Doing nothing is, for one thing, a disciplined act. Underneath these virtual pages on which I type lurks my email account. I could at any time let the messages suck me in and nibble at me like so many piranhas. No doubt there is a student who wants to meet with me about a project that can’t realistically be completed the way she envisions it. Or an author will want me to call him for just ‘one minute’ but which involves a conversation I know will go on for twenty. Or a copyeditor has sent me the galleys for a paper, with urgent queries that only my co-author can answer, though she is off trekking in Nepal. It takes a certain amount of fortitude to resist the tide of messages, all of which give me a false sense of my indispensability.
Doing nothing is, therefore, also a philosophical act. I have always been fond of saying, “Everyone needs a project.” We need a project in order to feel useful, even if it is only to the ants at our feet, to a political prisoner on the other side of the globe, or just to ourselves. As soon as we embark on a project, meaning accrues, which is why the most humble of hunger artists can be as content as the CEO of a multi-national corporation. So imagine how doing nothing challenges our construction of meaning. Doing nothing gets us down to our bare bones, or at least our underwear. For a moment we feel what it’s like to just be. And that’s why when Margot Knight invited us to ‘just be’, she spoke to that most profound opportunity offered us here at Djerassi, to do nothing.
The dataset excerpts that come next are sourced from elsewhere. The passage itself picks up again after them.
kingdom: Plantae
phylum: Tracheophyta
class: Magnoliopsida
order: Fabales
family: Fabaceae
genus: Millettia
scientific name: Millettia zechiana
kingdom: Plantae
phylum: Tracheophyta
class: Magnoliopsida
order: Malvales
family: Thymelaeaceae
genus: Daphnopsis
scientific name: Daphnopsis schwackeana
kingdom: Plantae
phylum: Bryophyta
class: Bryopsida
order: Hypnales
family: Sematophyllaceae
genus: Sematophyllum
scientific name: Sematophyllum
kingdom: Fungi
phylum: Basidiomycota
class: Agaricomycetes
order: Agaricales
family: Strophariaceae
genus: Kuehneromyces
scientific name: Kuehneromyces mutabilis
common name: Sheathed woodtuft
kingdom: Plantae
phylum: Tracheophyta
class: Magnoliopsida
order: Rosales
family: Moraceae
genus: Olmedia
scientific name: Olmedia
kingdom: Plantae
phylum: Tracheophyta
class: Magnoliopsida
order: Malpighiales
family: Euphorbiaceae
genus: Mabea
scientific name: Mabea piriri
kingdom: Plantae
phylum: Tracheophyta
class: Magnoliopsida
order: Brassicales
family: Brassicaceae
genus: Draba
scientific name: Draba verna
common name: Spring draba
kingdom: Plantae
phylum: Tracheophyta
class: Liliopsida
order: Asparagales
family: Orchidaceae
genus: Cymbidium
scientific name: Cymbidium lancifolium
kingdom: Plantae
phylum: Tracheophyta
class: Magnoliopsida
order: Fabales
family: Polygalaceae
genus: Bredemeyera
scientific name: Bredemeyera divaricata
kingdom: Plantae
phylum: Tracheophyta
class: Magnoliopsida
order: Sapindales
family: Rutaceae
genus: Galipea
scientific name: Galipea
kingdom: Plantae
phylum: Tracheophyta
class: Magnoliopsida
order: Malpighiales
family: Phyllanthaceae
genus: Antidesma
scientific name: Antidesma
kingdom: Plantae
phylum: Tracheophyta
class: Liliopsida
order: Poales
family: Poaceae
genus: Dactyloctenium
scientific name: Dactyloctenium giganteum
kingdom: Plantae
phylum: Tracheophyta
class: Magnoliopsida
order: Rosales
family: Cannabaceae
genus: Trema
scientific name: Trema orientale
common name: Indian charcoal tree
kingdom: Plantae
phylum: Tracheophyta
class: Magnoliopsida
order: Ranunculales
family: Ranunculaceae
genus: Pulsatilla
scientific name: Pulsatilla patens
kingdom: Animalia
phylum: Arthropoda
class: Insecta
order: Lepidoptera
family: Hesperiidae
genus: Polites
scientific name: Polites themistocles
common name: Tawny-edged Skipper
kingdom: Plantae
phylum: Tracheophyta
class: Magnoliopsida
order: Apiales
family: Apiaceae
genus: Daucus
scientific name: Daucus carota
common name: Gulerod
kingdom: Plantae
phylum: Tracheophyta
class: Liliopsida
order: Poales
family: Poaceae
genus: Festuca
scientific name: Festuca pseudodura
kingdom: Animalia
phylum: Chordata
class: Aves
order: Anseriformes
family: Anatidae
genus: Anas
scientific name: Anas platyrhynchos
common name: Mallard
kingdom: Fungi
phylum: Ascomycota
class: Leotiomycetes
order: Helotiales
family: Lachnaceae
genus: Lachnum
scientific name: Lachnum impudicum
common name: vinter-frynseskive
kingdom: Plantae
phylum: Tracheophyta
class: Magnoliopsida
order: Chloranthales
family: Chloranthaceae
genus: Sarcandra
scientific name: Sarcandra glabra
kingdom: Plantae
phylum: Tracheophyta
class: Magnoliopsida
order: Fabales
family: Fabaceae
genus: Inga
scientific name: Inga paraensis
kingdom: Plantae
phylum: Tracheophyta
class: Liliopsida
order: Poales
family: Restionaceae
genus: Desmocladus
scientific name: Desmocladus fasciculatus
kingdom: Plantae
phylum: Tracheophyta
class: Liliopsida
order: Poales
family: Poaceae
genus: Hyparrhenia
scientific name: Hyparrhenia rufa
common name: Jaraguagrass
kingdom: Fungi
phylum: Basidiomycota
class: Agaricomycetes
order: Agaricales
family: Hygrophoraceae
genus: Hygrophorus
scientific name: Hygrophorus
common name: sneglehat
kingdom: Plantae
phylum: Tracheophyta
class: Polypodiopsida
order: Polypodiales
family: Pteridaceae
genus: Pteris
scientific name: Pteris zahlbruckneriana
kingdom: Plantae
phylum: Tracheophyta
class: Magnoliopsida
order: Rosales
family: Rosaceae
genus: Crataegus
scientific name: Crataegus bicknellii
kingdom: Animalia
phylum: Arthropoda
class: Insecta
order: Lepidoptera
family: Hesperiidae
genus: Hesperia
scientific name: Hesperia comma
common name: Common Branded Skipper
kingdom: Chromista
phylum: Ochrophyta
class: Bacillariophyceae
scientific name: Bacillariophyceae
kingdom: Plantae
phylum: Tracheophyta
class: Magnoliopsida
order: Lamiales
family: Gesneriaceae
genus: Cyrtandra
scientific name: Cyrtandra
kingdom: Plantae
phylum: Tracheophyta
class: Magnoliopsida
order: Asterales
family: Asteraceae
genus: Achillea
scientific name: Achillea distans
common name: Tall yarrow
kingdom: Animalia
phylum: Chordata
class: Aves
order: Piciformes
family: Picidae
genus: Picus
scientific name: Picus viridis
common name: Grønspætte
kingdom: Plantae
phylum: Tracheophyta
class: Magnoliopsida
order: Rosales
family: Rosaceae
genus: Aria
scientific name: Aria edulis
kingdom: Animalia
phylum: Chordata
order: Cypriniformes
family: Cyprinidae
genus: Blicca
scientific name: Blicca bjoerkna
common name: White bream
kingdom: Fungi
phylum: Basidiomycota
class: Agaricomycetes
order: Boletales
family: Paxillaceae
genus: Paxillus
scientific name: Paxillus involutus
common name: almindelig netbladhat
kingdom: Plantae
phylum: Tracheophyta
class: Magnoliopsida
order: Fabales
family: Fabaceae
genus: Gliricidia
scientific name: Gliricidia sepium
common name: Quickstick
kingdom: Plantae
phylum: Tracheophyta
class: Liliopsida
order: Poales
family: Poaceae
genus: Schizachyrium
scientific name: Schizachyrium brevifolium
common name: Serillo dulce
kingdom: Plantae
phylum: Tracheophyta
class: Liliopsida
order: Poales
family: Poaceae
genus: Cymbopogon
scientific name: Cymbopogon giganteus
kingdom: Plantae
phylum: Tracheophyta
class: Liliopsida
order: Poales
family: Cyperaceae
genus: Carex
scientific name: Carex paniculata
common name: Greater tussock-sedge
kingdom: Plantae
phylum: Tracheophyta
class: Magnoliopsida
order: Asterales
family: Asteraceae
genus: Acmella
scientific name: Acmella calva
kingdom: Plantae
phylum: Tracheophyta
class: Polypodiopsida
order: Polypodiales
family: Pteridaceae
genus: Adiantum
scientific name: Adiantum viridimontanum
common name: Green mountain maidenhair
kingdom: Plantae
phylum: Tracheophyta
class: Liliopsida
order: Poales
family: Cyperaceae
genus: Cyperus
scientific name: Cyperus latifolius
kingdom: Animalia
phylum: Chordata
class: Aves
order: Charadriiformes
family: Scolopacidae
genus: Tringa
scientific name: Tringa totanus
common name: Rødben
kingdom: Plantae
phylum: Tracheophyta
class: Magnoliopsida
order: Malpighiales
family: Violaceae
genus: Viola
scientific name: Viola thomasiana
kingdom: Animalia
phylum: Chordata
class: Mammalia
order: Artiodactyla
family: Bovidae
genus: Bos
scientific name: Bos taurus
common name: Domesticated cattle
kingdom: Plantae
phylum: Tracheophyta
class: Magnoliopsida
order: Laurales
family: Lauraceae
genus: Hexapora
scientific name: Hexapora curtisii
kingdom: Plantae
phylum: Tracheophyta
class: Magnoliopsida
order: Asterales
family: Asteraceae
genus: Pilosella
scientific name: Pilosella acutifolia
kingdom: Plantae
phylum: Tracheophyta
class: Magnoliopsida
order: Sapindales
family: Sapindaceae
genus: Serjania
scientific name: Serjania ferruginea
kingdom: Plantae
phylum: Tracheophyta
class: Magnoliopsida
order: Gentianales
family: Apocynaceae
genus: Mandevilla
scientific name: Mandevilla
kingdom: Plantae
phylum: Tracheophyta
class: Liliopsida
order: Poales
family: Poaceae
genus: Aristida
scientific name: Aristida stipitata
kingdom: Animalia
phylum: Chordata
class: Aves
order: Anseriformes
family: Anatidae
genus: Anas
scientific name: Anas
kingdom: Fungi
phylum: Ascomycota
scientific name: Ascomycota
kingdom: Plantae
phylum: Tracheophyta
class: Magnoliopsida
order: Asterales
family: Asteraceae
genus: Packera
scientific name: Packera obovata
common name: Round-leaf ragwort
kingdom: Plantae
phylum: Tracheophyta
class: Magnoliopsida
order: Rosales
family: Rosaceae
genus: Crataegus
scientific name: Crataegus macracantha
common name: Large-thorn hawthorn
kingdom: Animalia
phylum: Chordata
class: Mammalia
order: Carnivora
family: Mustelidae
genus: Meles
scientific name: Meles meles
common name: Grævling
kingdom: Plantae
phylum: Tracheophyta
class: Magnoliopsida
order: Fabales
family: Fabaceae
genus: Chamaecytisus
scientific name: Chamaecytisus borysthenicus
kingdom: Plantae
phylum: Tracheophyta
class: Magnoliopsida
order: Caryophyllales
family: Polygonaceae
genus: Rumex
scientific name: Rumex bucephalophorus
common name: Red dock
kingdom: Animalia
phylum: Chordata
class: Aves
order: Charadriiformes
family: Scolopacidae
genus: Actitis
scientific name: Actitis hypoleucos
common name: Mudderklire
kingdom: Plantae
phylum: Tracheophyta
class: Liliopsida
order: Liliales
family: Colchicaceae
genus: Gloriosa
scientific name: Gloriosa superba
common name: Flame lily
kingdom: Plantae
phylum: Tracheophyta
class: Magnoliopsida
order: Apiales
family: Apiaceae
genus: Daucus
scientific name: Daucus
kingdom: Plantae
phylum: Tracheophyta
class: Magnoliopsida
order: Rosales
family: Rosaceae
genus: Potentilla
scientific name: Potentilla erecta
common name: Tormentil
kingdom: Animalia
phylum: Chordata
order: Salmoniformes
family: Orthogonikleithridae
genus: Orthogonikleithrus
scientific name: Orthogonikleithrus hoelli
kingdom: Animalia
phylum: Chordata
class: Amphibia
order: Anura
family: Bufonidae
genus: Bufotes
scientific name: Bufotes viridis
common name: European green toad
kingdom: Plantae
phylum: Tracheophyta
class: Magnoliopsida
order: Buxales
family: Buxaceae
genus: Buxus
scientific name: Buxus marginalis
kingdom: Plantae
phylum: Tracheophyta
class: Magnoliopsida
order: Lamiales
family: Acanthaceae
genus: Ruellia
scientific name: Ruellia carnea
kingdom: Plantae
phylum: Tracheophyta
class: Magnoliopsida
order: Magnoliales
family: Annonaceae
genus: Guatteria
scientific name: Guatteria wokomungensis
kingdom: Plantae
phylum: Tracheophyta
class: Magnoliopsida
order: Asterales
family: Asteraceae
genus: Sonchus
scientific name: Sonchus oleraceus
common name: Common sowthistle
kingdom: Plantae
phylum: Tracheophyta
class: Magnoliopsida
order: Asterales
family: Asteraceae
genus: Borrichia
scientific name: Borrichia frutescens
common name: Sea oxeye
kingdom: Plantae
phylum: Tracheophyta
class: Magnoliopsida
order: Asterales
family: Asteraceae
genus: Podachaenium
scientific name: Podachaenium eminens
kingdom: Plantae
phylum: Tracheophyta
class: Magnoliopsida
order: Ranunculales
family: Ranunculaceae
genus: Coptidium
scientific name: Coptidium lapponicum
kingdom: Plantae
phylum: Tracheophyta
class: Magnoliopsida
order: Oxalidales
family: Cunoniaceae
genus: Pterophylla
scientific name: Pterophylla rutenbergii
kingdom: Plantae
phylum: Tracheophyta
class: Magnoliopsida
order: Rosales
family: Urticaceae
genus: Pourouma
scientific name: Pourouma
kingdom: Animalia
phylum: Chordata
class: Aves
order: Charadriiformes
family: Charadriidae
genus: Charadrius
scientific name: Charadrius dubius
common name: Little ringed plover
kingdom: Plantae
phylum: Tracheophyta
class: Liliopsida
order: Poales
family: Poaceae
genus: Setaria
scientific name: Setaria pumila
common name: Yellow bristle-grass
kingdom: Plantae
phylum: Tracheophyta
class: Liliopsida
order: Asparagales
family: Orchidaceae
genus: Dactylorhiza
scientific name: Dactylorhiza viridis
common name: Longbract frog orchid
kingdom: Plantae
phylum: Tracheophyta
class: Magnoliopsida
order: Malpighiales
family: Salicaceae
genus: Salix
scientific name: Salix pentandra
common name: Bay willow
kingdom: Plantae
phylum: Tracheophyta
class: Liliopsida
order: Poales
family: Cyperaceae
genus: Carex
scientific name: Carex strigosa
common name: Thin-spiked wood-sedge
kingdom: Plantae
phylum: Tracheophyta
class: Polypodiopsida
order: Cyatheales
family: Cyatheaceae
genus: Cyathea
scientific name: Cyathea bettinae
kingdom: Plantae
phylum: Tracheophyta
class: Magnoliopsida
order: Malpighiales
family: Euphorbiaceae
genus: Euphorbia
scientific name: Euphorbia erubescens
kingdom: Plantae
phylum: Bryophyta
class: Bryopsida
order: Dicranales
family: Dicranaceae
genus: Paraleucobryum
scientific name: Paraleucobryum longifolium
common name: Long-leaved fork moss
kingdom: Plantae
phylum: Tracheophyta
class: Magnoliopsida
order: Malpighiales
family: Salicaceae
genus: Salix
Which brings me to the third component of doing nothing, that is to say its role in gathering the forces of creativity. Doing nothing is in reality a very busy activity. Otherwise, Goncharov, the Russian author, would not have been able to create a whole novel out of Oblomov’s idleness. (For those who have not read it, Oblomov cannot get himself up from his couch). Just as sleep mysteriously cleans up the previous day’s neurochemical messes in our brain, doing nothing makes room for the deepest form of creative repair. There is, in the endless thread of emails, a heavy chain that continually yanks us into obedience. We follow the lead, feeling at times abused, but always at the mercy of some other need or want. We need to create space for possibility. On my first morning here, I woke to see the orange moon, above which hung Venus, a single point of light. I watched the fog find different pillows of rest on the sea below. The scent of laurel filled the air. Nothing, not the moon, not the fog, not the laurel, expected anything from me.
I sat at my desk and began to write.